An Echeveria agavoides is not a succulent that is really happiest growing splayed out and nearly flat. This is why I suggest they make good “indicator plants”, in part because they splay flat very quickly in inadequate lighting, and also because they can recover from it fairly easily if caught early.
If you cannot successfully grow an Echeveria agavoides in a given spot, you can be assured that cacti absolutely will not thrive, and neither will most types of succulents that are described as needing “bright light”.
In addition to splaying flat in very inadequate light, you can somewhat judge if you have “very bright” or simply “adequate” lighting based on the amount of blushing your Echeveria exhibits. A lipstick that is a bright apple green with minimal red edges will often show much more red edging when given more sun exposure.
My first Echeveria agavoides “Lipstick” in spring of 2018, when I was growing it in about 3/4 shade.
The same plant in early 2020, pups divided, but with nearly full sun (shade only during mid-afternoon).
Looking at the Echeveria agavoides “Lipstick” above, you can get a sense of what I mean by increased sun exposure leading to more red edging.
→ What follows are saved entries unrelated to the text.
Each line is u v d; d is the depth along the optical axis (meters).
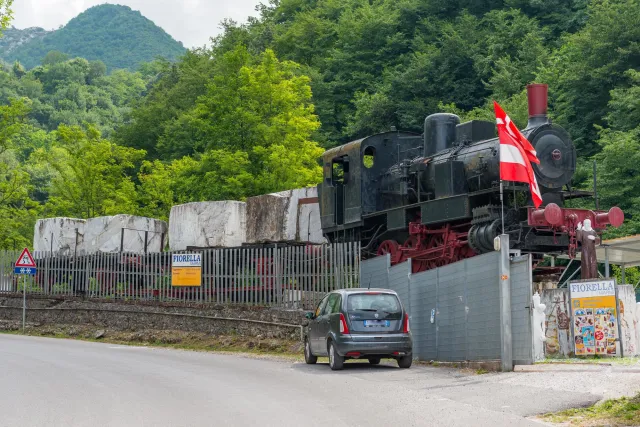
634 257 24.41
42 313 28.41
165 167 55.66
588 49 46.62
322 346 16.12
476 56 57.25
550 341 15.00
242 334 22.33
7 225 41.38
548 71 48.75
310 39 76.06
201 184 39.75
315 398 11.10
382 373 14.55
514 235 19.06
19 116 42.50
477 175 20.36
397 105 58.56
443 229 20.86
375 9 72.75
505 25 57.69
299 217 27.05
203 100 41.66
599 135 46.25
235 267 23.45
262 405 10.49
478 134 21.89
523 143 17.38
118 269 26.81
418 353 17.92
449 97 58.53
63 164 49.75
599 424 8.63
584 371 12.59
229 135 40.19
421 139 25.11
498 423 8.70
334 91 67.75
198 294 24.44
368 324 15.21
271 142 39.78
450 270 16.41
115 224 31.86
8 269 30.56
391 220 22.58
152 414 9.86
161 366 16.33
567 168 19.98
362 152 24.02
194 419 9.44
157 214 45.00
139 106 82.38
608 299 14.30
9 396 11.64
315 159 40.81
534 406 9.84
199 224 28.59
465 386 12.01
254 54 74.81
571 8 60.22
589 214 18.59
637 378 11.41
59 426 9.06
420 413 9.52
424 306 17.64
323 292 21.06
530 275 13.83
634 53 44.38
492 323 14.64
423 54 61.81
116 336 24.95
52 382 13.37
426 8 69.38
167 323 24.58
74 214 44.53
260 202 27.91
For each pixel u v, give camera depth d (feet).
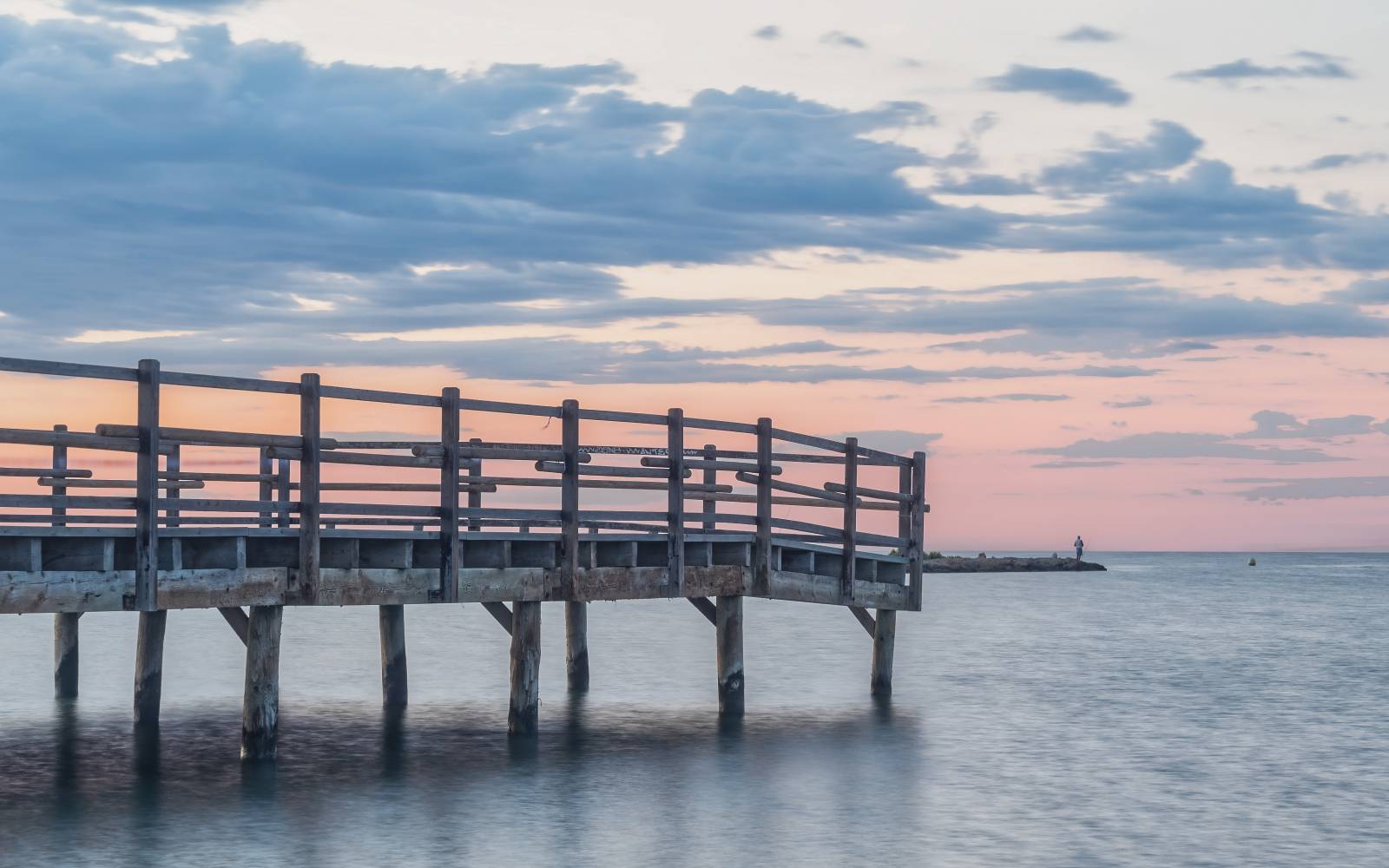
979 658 125.08
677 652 125.80
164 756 68.13
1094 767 69.05
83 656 116.57
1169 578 386.93
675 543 72.54
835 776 65.67
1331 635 156.15
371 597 60.80
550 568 68.39
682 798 60.29
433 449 62.34
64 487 73.10
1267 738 78.95
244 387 55.93
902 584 89.35
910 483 89.81
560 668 112.06
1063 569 470.39
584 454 69.00
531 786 62.08
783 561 81.05
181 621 156.15
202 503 55.16
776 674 108.17
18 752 69.21
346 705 87.40
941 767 68.28
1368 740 78.54
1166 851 52.90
With more sun, the plant produced much stronger red edges, even though almost nothing else had changed.
You’ll notice both times, the plnt is growing with a mostly upright habit, with the leaves growing tightly together in a mostly upright pattern, tightly cascading down to the lowest leaves. In both placements, the plant was getting a suitable amount of light for robust growth, but needed more direct sun for the red to show through.
This is also a good place to point out that shade outdoors, in a southern, sunny climate, is not at all the same as windowsill culture or shade in a northern/cloudier climate. Watch the growth habit of your succulent and use that to guide your placement; if even a sunny southern window is leading to a plant even more flat and splayed than the Romeo Rubin pictured above, then your windowsill is not bright enough.
An absolutely beautiful and also gigantic Echeveria agavoides “Ebony” from the SDCSS show in February of 2020.
In addition to being very striking, Echeveria agavoides also tends to pup consistently, especially once they’ve reached about 8″ across but often even when smaller. This makes them easy to propogate and share with friends or family!
They also can supposedly be propogated from leaves, but I have never had any success doing so.
A crested Echeveria agavoides
Echeveria agavoides “Maria” showing some scorching and sunburn from overhead watering before a late fall heat wave. This particular hybrid grows in a flatter rosette than the typical agavoides does.
My imported Echeveria agavoides “Romeo” with summer coloration
My Echeveria agavoides “Scarlet”, a probable import but not sure from where. Early winter coloration.
Front of photo is my Echeveria agavoides “Love’s Fire” when first planted; behind on either side are two Frank Reneilt of different ages. The one on right was planted only a month or two prior, while the very red-orange one on left had been in-ground for over a year.
Love’s Fire blushes a very deep, dark red, and pups constantly compared to the Frank Reneilt.
I’ll end with one of my big, beautiful Echeveria agavoides “Lipstick” planted in-ground. This is from late spring, when the plants show the best well-watered coloration with minimal sun stress blushing. Through summer, the sun stress and heat encourages a burnt orange blush on the leaves, which fades back to apple green with cooler weather and winter rains.